O lipedema, condição crônica que afeta principalmente mulheres e se manifesta pelo acúmulo desproporcional de gordura nas pernas, afeta cerca de 11% das mulheres em todo o mundo, segundo dados da Sociedade Brasileira de Angiologia e de Cirurgia Vascular (SBACV). Em 2026, novas abordagens clínicas começam a ganhar força ao ir além da balança, integrando medicamentos de ação metabólica e estratégias nutricionais específicas para controlar dor, inflamação e progressão da doença, fatores que impactam diretamente a qualidade de vida das pacientes.
Diferente da obesidade comum, o lipedema envolve um processo inflamatório persistente no tecido adiposo, associado a sensibilidade ao toque, inchaço e dificuldade de resposta a dietas convencionais. Nesse cenário, o uso de medicamentos como o Mounjaro (tirzepatida), inicialmente indicado para controle glicêmico, passa a ser observado também pelo seu potencial anti-inflamatório e regulador metabólico, abrindo novas possibilidades terapêuticas.
“O tratamento não pode ser limitado à perda de peso. O lipedema exige uma abordagem que considere inflamação, retenção de líquido e resistência metabólica. Quando conseguimos atuar nesses três pilares, o resultado vai muito além da estética”, explica o médico nutrólogo Dr. Lailson Ambrósio. Segundo ele, a tirzepatida contribui não apenas para a redução de gordura, mas também para a modulação de marcadores inflamatórios que estão diretamente ligados à dor relatada pelas pacientes.

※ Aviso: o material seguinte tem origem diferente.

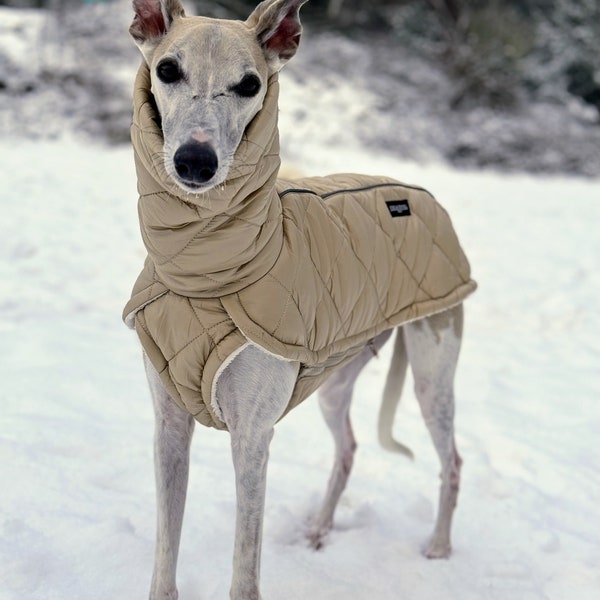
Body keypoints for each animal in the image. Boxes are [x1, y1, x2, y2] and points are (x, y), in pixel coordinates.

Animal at [124, 1, 476, 600]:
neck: (203, 270)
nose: (196, 162)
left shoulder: (252, 439)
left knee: (451, 458)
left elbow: (244, 574)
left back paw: (439, 547)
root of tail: (424, 194)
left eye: (250, 84)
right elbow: (164, 559)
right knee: (349, 447)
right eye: (167, 70)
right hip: (336, 379)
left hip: (433, 372)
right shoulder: (169, 428)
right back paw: (319, 528)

A estratégia nutricional, nesse contexto, deixa de ser coadjuvante e passa a ter papel central. Protocolos alimentares com perfil anti-inflamatório, ricos em compostos bioativos e antioxidantes, alinhados a bom controle de carboidratos refinados e foco em gorduras de boa qualidade, ajudam a reduzir o edema e melhorar a sensibilidade dos tecidos. “Quando ajustamos a alimentação de forma personalizada, conseguimos diminuir o inchaço e melhorar a resposta ao tratamento medicamentoso. É uma construção conjunta”, afirma.

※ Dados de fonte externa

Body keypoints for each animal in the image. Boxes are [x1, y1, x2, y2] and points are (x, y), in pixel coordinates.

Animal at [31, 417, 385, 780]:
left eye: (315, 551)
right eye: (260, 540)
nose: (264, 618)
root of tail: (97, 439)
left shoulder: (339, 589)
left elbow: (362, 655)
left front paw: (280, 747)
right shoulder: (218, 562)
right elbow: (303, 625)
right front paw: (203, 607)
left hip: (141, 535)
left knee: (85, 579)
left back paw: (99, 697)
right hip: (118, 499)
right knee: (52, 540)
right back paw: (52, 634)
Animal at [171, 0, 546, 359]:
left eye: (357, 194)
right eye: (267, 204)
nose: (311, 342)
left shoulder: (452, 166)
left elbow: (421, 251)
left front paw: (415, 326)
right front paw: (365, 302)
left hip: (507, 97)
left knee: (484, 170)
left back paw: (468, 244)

Outro ponto relevante é a individualização do cuidado. O especialista destaca que nem todas as pacientes respondem da mesma forma, e que fatores hormonais, histórico clínico e grau do lipedema influenciam diretamente na escolha do protocolo. “Não existe fórmula pronta. O que existe é acompanhamento próximo, ajuste contínuo e entendimento do corpo daquela paciente. Isso muda completamente a evolução do quadro”, diz.
Com a combinação entre medicação e nutrição direcionada, pacientes têm apresentado melhora significativa não apenas na redução do volume das pernas, mas principalmente na diminuição da dor, um dos sintomas mais incapacitantes da doença. A tendência para os próximos anos é que esses protocolos se tornem cada vez mais refinados, trazendo uma abordagem mais completa e menos frustrante para quem convive com o lipedema.